TASK DIRECTIONS
Except for the pictures, write out all the records that follow exactly.

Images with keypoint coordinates
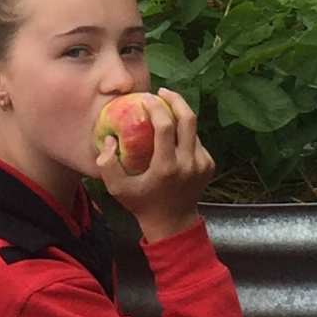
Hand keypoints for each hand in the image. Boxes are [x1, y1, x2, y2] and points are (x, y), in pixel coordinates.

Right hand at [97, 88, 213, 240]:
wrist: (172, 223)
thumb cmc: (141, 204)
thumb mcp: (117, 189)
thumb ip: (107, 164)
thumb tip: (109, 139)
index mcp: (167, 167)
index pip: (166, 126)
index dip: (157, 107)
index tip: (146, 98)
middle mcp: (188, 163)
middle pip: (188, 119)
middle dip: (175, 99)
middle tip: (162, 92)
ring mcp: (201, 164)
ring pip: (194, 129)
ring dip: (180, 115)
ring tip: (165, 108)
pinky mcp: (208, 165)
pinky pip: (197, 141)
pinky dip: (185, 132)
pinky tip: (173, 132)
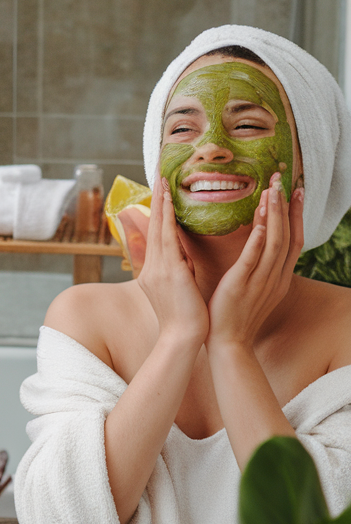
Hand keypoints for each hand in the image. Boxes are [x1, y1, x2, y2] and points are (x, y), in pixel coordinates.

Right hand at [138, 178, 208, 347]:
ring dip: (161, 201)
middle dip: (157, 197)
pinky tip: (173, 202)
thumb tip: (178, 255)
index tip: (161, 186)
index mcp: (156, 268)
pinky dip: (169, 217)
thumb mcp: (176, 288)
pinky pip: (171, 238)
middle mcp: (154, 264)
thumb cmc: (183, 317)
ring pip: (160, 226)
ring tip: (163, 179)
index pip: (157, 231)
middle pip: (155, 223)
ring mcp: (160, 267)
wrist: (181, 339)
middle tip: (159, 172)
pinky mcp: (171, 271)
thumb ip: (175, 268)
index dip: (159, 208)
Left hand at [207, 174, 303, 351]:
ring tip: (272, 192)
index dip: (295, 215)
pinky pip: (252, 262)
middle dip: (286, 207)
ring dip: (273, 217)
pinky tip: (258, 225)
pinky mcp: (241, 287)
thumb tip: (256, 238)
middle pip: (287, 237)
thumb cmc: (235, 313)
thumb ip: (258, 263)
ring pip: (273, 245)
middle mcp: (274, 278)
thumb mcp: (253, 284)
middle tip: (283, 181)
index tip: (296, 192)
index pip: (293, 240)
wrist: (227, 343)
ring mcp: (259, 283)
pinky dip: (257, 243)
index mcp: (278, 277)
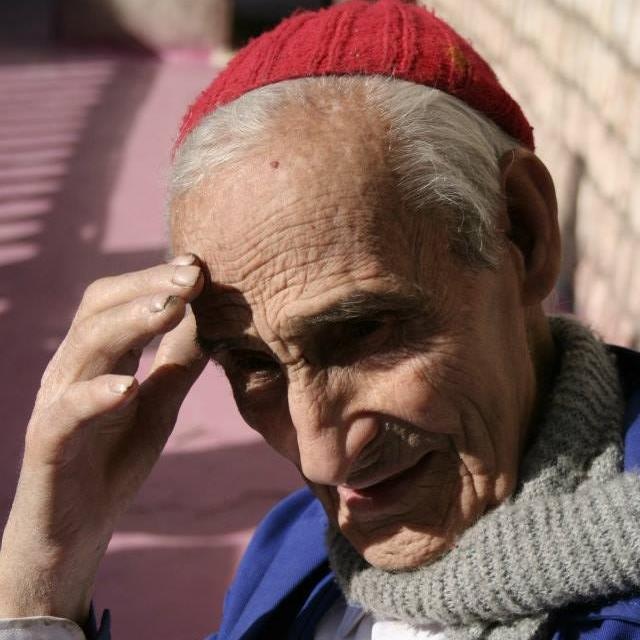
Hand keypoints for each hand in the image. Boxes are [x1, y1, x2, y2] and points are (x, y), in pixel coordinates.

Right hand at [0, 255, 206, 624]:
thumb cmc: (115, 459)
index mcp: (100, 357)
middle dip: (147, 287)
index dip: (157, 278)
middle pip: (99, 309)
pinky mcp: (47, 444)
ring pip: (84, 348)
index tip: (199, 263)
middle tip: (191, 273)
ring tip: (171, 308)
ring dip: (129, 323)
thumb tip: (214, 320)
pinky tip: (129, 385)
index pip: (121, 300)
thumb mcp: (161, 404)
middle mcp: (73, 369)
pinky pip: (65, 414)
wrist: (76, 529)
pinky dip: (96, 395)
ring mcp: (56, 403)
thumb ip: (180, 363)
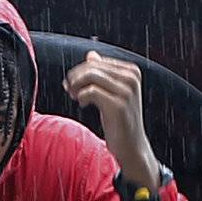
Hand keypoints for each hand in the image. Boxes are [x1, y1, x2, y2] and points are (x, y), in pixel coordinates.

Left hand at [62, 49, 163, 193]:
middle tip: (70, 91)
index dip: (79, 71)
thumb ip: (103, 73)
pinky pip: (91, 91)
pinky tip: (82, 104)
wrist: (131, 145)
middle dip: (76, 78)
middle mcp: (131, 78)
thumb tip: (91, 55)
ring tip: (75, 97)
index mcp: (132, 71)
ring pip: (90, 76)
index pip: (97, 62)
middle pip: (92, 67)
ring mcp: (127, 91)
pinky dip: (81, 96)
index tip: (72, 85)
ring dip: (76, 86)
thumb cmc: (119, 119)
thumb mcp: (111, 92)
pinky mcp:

EXERCISE SOLUTION
Hand keypoints for each hand in the image. Boxes are [x1, y1, x2, y2] and points are (x, y), in pixel coordinates.

Right hand at [97, 88, 213, 240]:
wrist: (172, 223)
thumb cmc: (141, 204)
thumb mcp: (117, 189)
thumb ip: (107, 164)
thumb tip: (109, 139)
index mcp: (167, 167)
index pip: (166, 126)
index dip: (157, 107)
index tip: (146, 98)
middle mcp: (188, 163)
middle pip: (188, 119)
middle dip: (175, 99)
middle tip: (162, 92)
ring mcp: (201, 164)
ring pip: (194, 129)
ring dip: (180, 115)
ring tip: (165, 108)
pinky mcp: (208, 165)
pinky pip: (197, 141)
pinky dip: (185, 132)
pinky tip: (173, 132)
Hand keypoints for each hand in the image. Boxes are [x1, y1, x2, y2] and points are (x, y), in pixel coordinates.

Right hand at [138, 178, 208, 347]:
ring dip: (161, 201)
middle dip: (157, 197)
pinky tip: (173, 202)
thumb tip: (178, 255)
index tip: (161, 186)
index mcp: (156, 268)
pinky dip: (169, 217)
thumb mcp: (176, 288)
pinky pip: (171, 238)
middle mcp: (154, 264)
thumb cmc: (183, 317)
ring pip: (160, 226)
ring tip: (163, 179)
index pip: (157, 231)
middle pip: (155, 223)
ring mcp: (160, 267)
wrist: (181, 339)
middle tip: (159, 172)
pinky mcp: (171, 271)
thumb ip: (175, 268)
index dip: (159, 208)
Left hand at [207, 174, 303, 351]:
ring tip: (272, 192)
index dip: (295, 215)
pinky pip: (252, 262)
middle dip: (286, 207)
ring dip: (273, 217)
pinky tip: (258, 225)
pinky mcp: (241, 287)
thumb tip: (256, 238)
middle pip: (287, 237)
thumb cmc: (235, 313)
thumb ip: (258, 263)
ring pip: (273, 245)
middle mcp: (274, 278)
thumb mcp: (253, 284)
middle tip: (283, 181)
index tip: (296, 192)
index pip: (293, 240)
wrist: (227, 343)
ring mcp: (259, 283)
pinky dip: (257, 243)
index mcp: (278, 277)
Hand keypoints for each hand in the image. Boxes are [x1, y1, x2, y2] and points are (x, y), in pixel coordinates.

Right hand at [0, 255, 206, 624]:
thumb cmc: (115, 459)
index mcp: (100, 357)
middle dip: (147, 287)
index dip: (157, 278)
middle pip: (99, 309)
pinky mcp: (47, 444)
ring pip: (84, 348)
index tip: (199, 263)
middle tip: (191, 273)
ring tip: (171, 308)
ring dip: (129, 323)
thumb tip: (214, 320)
pinky tip: (129, 385)
index pip: (121, 300)
thumb mcp: (161, 404)
middle mcp: (73, 369)
pinky pip: (65, 414)
wrist: (76, 529)
pinky dip: (96, 395)
ring mcp: (56, 403)
thumb ip: (180, 363)
Hand keypoints for each hand in the image. Boxes are [x1, y1, x2, y2] and points are (x, y), in pixel coordinates.

Left hand at [62, 49, 163, 193]:
middle tip: (70, 91)
index dip: (79, 71)
thumb ip: (103, 73)
pinky pip: (91, 91)
pinky tip: (82, 104)
wrist: (131, 145)
middle dip: (76, 78)
middle mcp: (131, 78)
thumb tip: (91, 55)
ring tip: (75, 97)
index mcp: (132, 71)
ring pip: (90, 76)
index pip: (97, 62)
middle pip: (92, 67)
ring mcp: (127, 91)
pinky dip: (81, 96)
index tip: (72, 85)
ring dip: (76, 86)
thumb cmc: (119, 119)
thumb mcp: (111, 92)
pinky mcp:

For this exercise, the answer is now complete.